A comprehensive and analytical European template for the undergraduate training in geriatric medicine is currently available [13] and another European template for the development of a postgraduate curriculum in geriatric medicine is in our hands [14]. These two tools are important for geriatric training across Europe and broader region. Now even countries with no previous geriatric medicine training have the frame to organize under-graduate and post-graduate training in geriatrics. In the same direction, it can be useful, in the frame of EuGMS, to propose a minimum set of requirements to organize geriatric medicine units in different settings, namely outpatient, inpatient, specialized geriatric units (orthogeriatrics, oncogeriatrics, etc.) for countries that have no previous experience in geriatric medicine.

A common approach could aim in the provision of the principles of geriatrics and gerontology in the undergraduate curriculum and structured post-graduate curriculum.
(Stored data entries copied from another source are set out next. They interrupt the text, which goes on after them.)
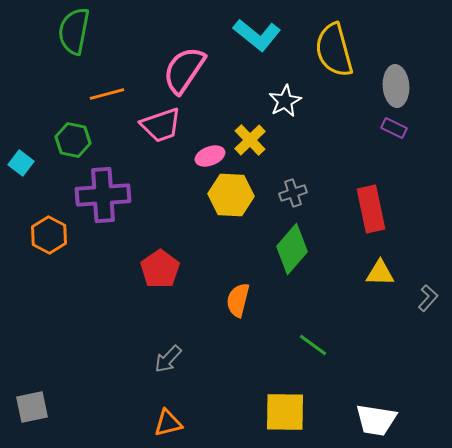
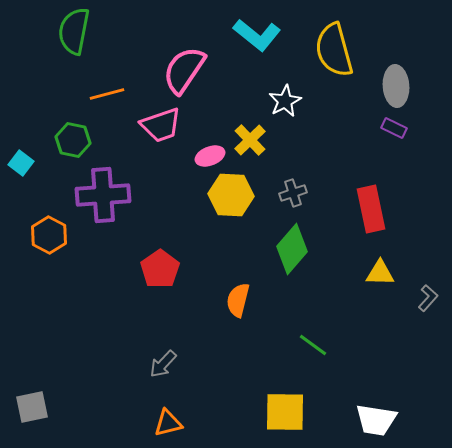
gray arrow: moved 5 px left, 5 px down
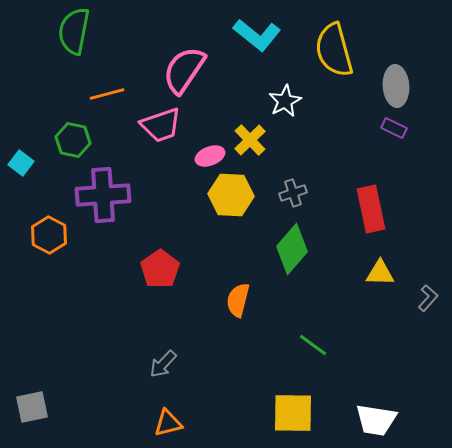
yellow square: moved 8 px right, 1 px down
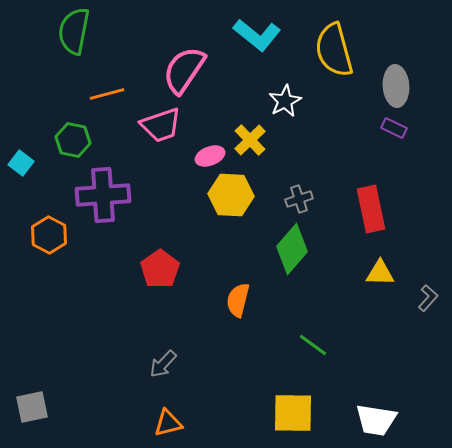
gray cross: moved 6 px right, 6 px down
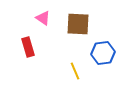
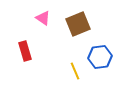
brown square: rotated 25 degrees counterclockwise
red rectangle: moved 3 px left, 4 px down
blue hexagon: moved 3 px left, 4 px down
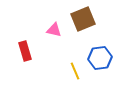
pink triangle: moved 11 px right, 12 px down; rotated 21 degrees counterclockwise
brown square: moved 5 px right, 5 px up
blue hexagon: moved 1 px down
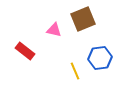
red rectangle: rotated 36 degrees counterclockwise
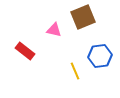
brown square: moved 2 px up
blue hexagon: moved 2 px up
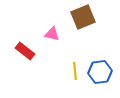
pink triangle: moved 2 px left, 4 px down
blue hexagon: moved 16 px down
yellow line: rotated 18 degrees clockwise
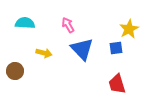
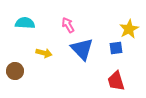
red trapezoid: moved 1 px left, 3 px up
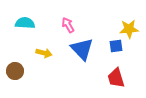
yellow star: rotated 24 degrees clockwise
blue square: moved 2 px up
red trapezoid: moved 3 px up
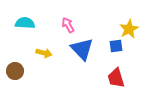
yellow star: rotated 24 degrees counterclockwise
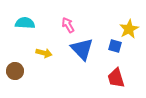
blue square: moved 1 px left; rotated 24 degrees clockwise
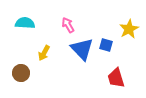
blue square: moved 9 px left, 1 px up
yellow arrow: rotated 105 degrees clockwise
brown circle: moved 6 px right, 2 px down
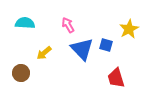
yellow arrow: rotated 21 degrees clockwise
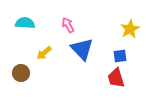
yellow star: moved 1 px right
blue square: moved 14 px right, 11 px down; rotated 24 degrees counterclockwise
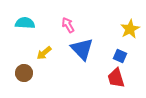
blue square: rotated 32 degrees clockwise
brown circle: moved 3 px right
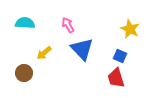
yellow star: rotated 18 degrees counterclockwise
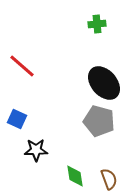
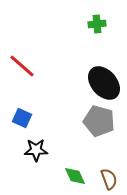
blue square: moved 5 px right, 1 px up
green diamond: rotated 15 degrees counterclockwise
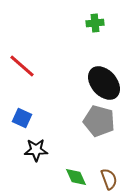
green cross: moved 2 px left, 1 px up
green diamond: moved 1 px right, 1 px down
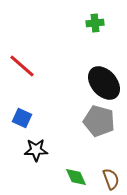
brown semicircle: moved 2 px right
At the same time, there should be specific concern to develop venues for the provision of comprehensive geriatric assessment in both hospital and community setting. Demographic shift is in the same direction for all countries and specialized geriatric care is a necessity. Deficiencies and particularities of each country that wants to develop geriatric medicine have to be taken into account.

EuGMS can play a pivotal role in fostering geriatric medicine in several countries if asked to assist local partners. EuGMS can connect policy and practice and with that scope, it has recently organized the group named Global Europe Initiative that aims to reinforce the EuGMS actions in spreading the educational activities and high professional standards across European continent and in particular in the countries where geriatric medicine is still emerging or has yet to obtain well-established professional and scientific independence and recognition working in three axes (a) mapping geriatric medicine throughout the European region, (b) facilitate the participation in the annual congress of the EuGMS, (c) promote joint actions [3].